Cats have secret thoughts, a divided consciousness. No other animal is capable of ambivalence, those ambiguous cross-currents of feeling as when a purring cat simultaneously buries its teeth warningly in one's arm.
The inner drama of a lounging cat is telegraphed by its ears which swerve around toward a distant rustle as its eyes rest with false adoration on ours and secondly by its tail which flicks menacingly even while the cat dozes. Sometimes the cat pretends to have no relation to its own tail which it schizophrenically attacks. The twitching, thumping tail is the chthonian barometer of the cat's Apollonian world. It is the serpent in the garden, bumping and grinding with malice afore-thought. The cat's ambivalent duality is dramatized in erratic mood swings, abrupt leaps from torpor to mania, by which it checks our presumption: 'Come no closer. I can never be known.'
Thus the Egyptian veneration of cats was neither silly nor childish. Through the cat, Egypt defined and refined its complex aesthetic. The cat was the symbol of that fusion of chthonian and Apollonian which no other culture has achieved. The west's eye-intense pagan line begins in Egypt as does the hard persona of art and politics. Cats are exemplars of both.

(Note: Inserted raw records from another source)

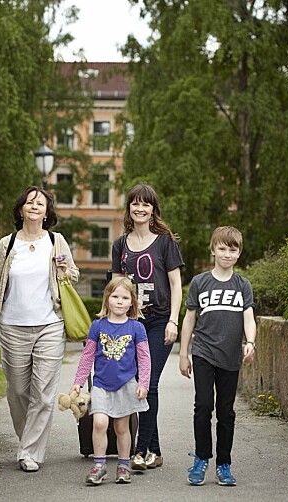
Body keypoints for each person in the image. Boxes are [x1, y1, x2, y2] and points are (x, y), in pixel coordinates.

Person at [0, 185, 79, 472]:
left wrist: (64, 269)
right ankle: (28, 442)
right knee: (18, 390)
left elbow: (74, 273)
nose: (34, 206)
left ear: (47, 213)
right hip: (12, 325)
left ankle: (29, 451)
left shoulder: (56, 241)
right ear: (21, 210)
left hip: (49, 325)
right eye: (29, 202)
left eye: (40, 203)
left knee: (43, 394)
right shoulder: (6, 244)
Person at [111, 183, 184, 471]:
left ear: (153, 209)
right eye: (135, 203)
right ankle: (154, 450)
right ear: (129, 208)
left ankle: (140, 450)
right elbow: (115, 288)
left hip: (158, 320)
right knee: (136, 384)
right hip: (131, 323)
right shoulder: (120, 245)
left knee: (148, 382)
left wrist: (173, 321)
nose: (140, 208)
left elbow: (176, 285)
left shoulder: (165, 241)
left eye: (146, 204)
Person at [179, 226, 256, 486]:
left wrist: (251, 343)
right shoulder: (200, 282)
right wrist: (183, 353)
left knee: (226, 412)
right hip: (203, 353)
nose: (226, 253)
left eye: (232, 249)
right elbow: (189, 319)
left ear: (239, 253)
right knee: (203, 407)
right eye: (222, 248)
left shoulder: (242, 285)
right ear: (213, 250)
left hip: (230, 357)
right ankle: (201, 458)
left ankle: (224, 463)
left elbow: (248, 317)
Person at [70, 276, 151, 485]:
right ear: (107, 299)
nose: (119, 301)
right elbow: (88, 355)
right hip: (101, 385)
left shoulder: (136, 328)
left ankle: (123, 466)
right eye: (115, 296)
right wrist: (78, 381)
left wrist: (143, 383)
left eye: (125, 297)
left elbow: (144, 358)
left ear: (132, 301)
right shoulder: (98, 326)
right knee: (99, 423)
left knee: (122, 428)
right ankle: (99, 465)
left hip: (126, 385)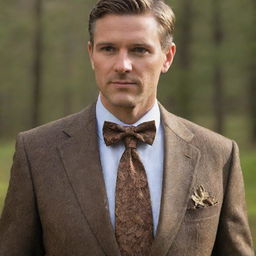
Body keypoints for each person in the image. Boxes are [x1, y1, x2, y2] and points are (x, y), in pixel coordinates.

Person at [0, 0, 254, 255]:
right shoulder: (36, 153)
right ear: (91, 55)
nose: (122, 65)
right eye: (108, 49)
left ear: (167, 57)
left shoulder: (218, 155)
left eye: (139, 50)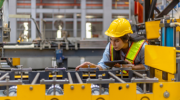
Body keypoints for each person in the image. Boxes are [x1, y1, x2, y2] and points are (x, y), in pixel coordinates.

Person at [76, 18, 148, 71]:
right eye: (111, 39)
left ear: (126, 39)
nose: (113, 44)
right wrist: (92, 66)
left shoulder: (142, 48)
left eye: (116, 40)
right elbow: (103, 66)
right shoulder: (110, 46)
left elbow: (148, 66)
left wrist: (133, 67)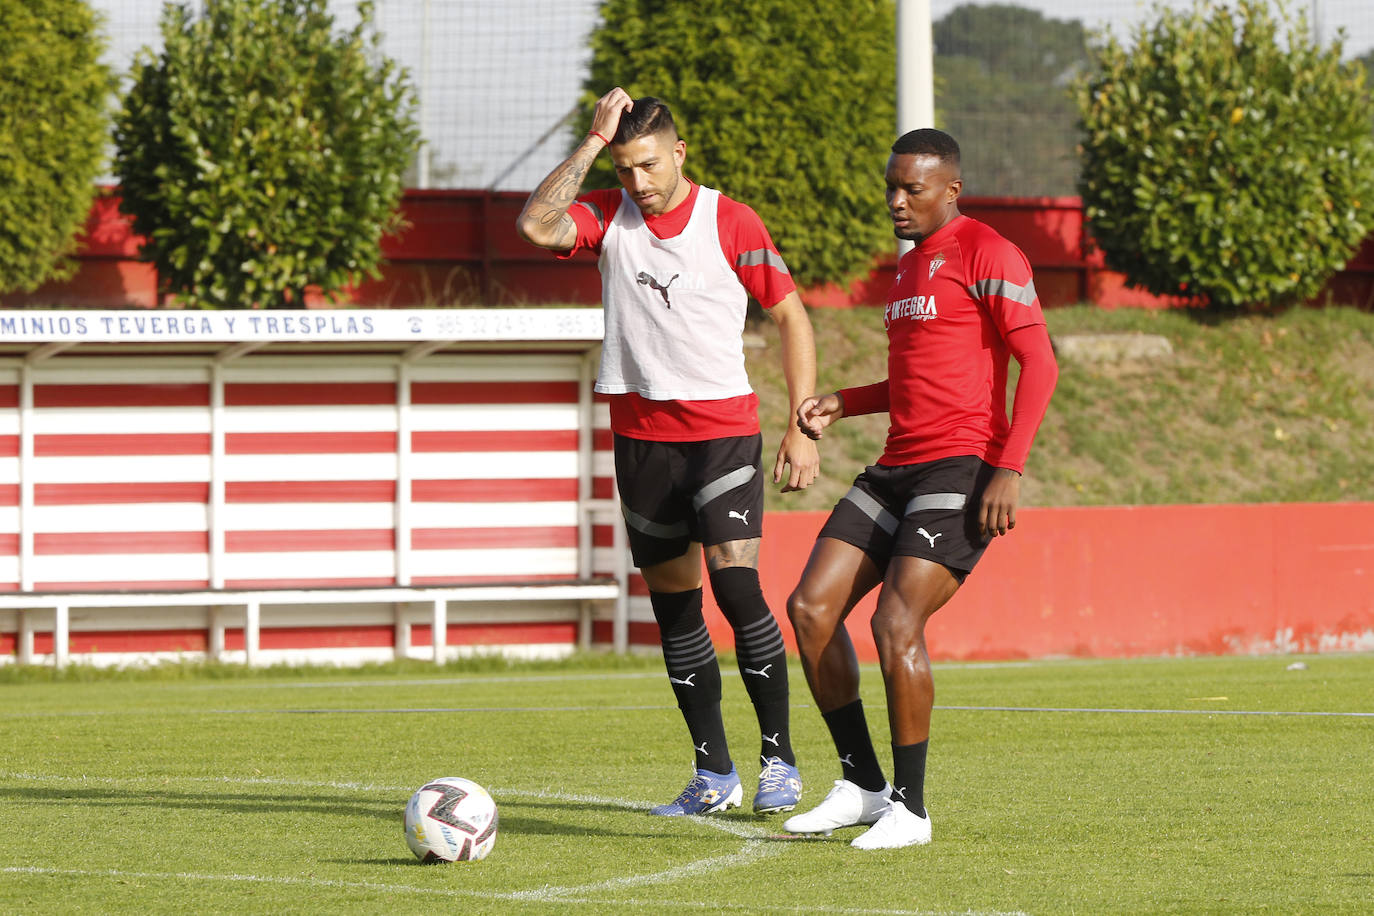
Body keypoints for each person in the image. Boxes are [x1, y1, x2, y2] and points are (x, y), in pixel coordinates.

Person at [516, 87, 820, 816]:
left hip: (722, 436)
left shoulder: (731, 220)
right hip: (641, 442)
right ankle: (713, 775)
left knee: (736, 586)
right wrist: (593, 141)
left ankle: (779, 759)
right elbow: (535, 224)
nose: (640, 184)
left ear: (679, 152)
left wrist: (801, 426)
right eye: (625, 170)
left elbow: (791, 315)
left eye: (650, 166)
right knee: (677, 612)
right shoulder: (607, 214)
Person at [781, 128, 1058, 849]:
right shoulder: (904, 274)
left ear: (952, 190)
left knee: (896, 622)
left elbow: (1040, 363)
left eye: (913, 189)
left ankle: (912, 808)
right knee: (811, 608)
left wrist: (1011, 467)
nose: (897, 202)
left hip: (963, 466)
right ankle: (863, 786)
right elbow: (915, 381)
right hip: (896, 465)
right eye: (891, 188)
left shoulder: (990, 252)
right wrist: (845, 399)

The crocodile, also honoured in Egypt, resembles the cat in its daily passage between two realms; hefting itself between water and earth, the spiky crocodile is the west's armoured ego, sinister, hostile and ever-watchful. The cat is a time-traveler from ancient Egypt. It returns whenever sorcery or style are in vogue. In the Decadent aestheticism of Poe and Baudelaire, the cat regains its sphinx-like prestige and magnitude. With its taste for ritual and bloody spectacle, conspiracy and exhibitionism, the cat is pure pagan pomp. Uniting nocturnal primitivism to Apollonian elegance of line, it became the living paradigm of Egyptian sensibility.
The cat, fixing its swift predatory energy in poses of Apollonian stasis was the first to enact the frozen moment of perceptual stillness that is high art.